[Stored items]
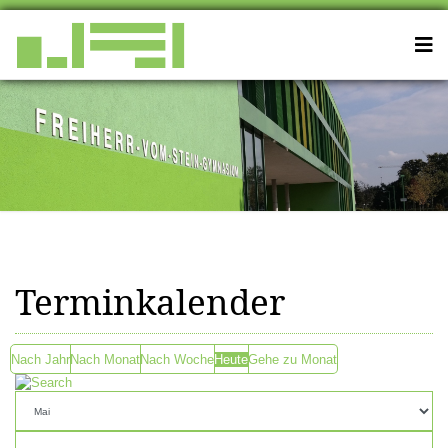
Terminkalender
Nach Jahr
Nach Monat
Nach Woche
Heute
Gehe zu Monat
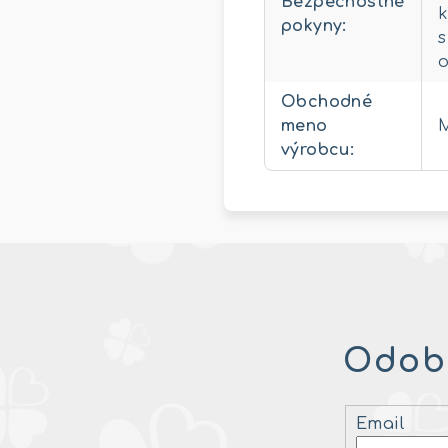
Bezpečnostné
k
pokyny
:
s
o
Obchodné
meno
výrobcu
:
Odobe
Email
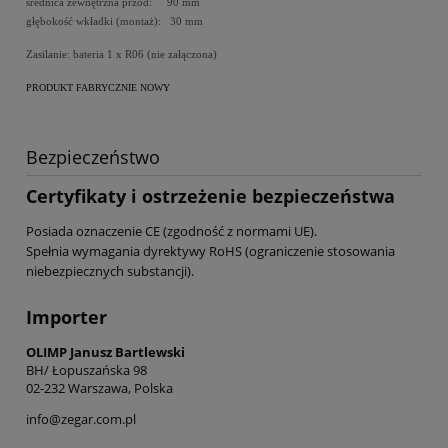
średnica zewnętrzna przód: 90 mm
głębokość wkładki (montaż): 30 mm
Zasilanie: bateria 1 x R06 (nie załączona)
PRODUKT FABRYCZNIE NOWY
Bezpieczeństwo
Certyfikaty i ostrzeżenie bezpieczeństwa
Posiada oznaczenie CE (zgodność z normami UE).
Spełnia wymagania dyrektywy RoHS (ograniczenie stosowania
niebezpiecznych substancji).
Importer
OLIMP Janusz Bartlewski
BH/ Łopuszańska 98
02-232 Warszawa, Polska
info@zegar.com.pl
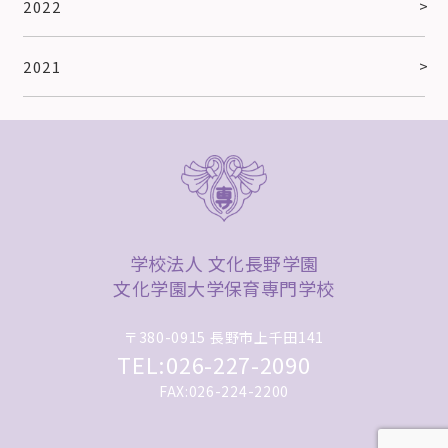
2022
2021
学校法人 文化長野学園
文化学園大学保育専門学校
〒380-0915 長野市上千田141
TEL:026-227-2090
FAX:026-224-2200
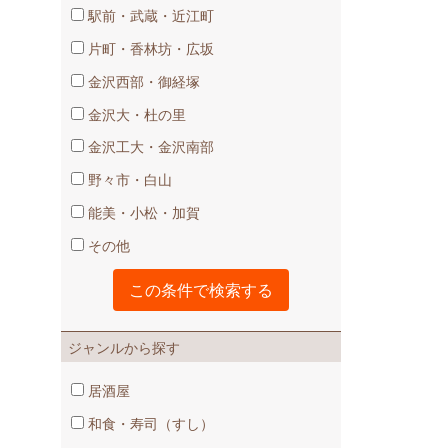
駅前・武蔵・近江町
片町・香林坊・広坂
金沢西部・御経塚
金沢大・杜の里
金沢工大・金沢南部
野々市・白山
能美・小松・加賀
その他
ジャンルから探す
居酒屋
和食・寿司（すし）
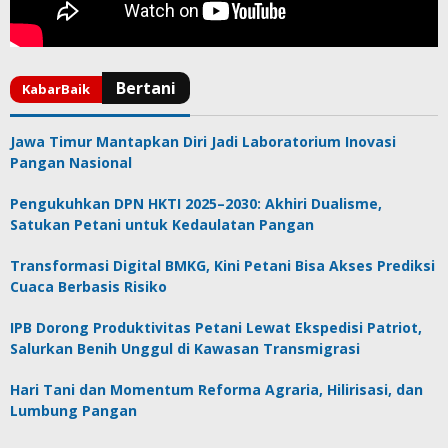
Jawa Timur Mantapkan Diri Jadi Laboratorium Inovasi
Pangan Nasional
Pengukuhkan DPN HKTI 2025–2030: Akhiri Dualisme,
Satukan Petani untuk Kedaulatan Pangan
Transformasi Digital BMKG, Kini Petani Bisa Akses Prediksi
Cuaca Berbasis Risiko
IPB Dorong Produktivitas Petani Lewat Ekspedisi Patriot,
Salurkan Benih Unggul di Kawasan Transmigrasi
Hari Tani dan Momentum Reforma Agraria, Hilirisasi, dan
Lumbung Pangan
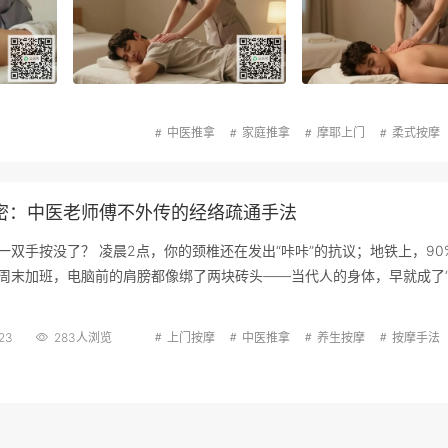
中医推拿
家庭推拿
摩耶上门
柔式按摩
密：中医老师傅不外传的经络疏通手法
一双手按没了？ 凌晨2点，你的颈椎还在发出“咔咔”的抗议；地铁上，90
连周末加班，电脑前的肩膀都像绑了两块砖头——当代人的身体，早就成了
.23
283人浏览
上门按摩
中医推拿
养生按摩
按摩手法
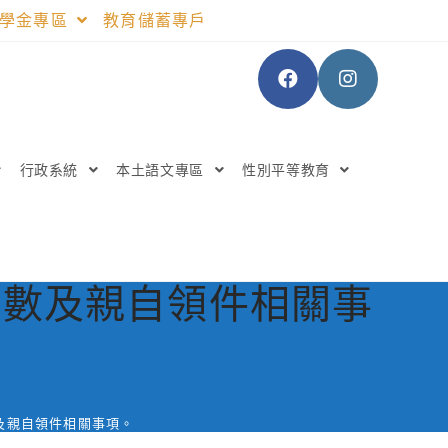
助學金專區
教育儲蓄專戶
行政系統
本土語文專區
性別平等教育
天數及親自領件相關事
及親自領件相關事項。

- Work to complete -
Write out each line of the data that holds the string "Petani".

- Result of the task -
Satukan Petani untuk Kedaulatan Pangan
Transformasi Digital BMKG, Kini Petani Bisa Akses Prediksi
IPB Dorong Produktivitas Petani Lewat Ekspedisi Patriot,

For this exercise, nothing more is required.